*** Opening of Records for the exercise ***

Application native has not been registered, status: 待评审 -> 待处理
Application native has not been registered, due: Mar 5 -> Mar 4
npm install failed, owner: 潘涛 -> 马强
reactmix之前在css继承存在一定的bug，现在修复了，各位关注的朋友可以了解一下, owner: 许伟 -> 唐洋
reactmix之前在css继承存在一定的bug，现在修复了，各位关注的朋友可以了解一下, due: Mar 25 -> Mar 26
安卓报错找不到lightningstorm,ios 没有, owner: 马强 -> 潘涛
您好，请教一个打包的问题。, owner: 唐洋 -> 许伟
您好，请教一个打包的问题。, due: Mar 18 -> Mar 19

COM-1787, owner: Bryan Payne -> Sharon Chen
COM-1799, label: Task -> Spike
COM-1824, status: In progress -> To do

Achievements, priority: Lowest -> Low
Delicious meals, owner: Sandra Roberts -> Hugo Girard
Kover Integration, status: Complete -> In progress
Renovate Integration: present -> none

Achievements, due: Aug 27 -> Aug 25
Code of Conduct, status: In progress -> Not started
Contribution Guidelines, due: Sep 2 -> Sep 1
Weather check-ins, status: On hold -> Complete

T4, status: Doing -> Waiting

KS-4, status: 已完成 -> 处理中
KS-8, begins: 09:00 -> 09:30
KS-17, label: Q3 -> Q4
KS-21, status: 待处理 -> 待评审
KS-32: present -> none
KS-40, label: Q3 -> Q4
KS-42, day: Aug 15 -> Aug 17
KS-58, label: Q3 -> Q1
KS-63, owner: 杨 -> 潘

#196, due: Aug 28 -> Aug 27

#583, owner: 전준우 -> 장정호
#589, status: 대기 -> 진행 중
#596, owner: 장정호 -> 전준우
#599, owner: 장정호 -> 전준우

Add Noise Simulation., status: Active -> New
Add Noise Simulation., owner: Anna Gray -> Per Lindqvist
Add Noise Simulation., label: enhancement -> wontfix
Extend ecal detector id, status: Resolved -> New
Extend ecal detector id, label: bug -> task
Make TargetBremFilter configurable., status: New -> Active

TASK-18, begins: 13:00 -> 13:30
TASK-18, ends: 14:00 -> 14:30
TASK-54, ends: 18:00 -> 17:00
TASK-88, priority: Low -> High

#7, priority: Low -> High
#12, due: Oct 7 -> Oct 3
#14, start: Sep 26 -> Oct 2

*** Close of Records for the exercise ***

§ Task directions: Using the data above, repeat exactly the lines that begin at the line with "Code of Conduct, status: In" and end at the line with "KS-32: present -> none", both ends included.

§ Answer to this exercise:
Code of Conduct, status: In progress -> Not started
Contribution Guidelines, due: Sep 2 -> Sep 1
Weather check-ins, status: On hold -> Complete

T4, status: Doing -> Waiting

KS-4, status: 已完成 -> 处理中
KS-8, begins: 09:00 -> 09:30
KS-17, label: Q3 -> Q4
KS-21, status: 待处理 -> 待评审
KS-32: present -> none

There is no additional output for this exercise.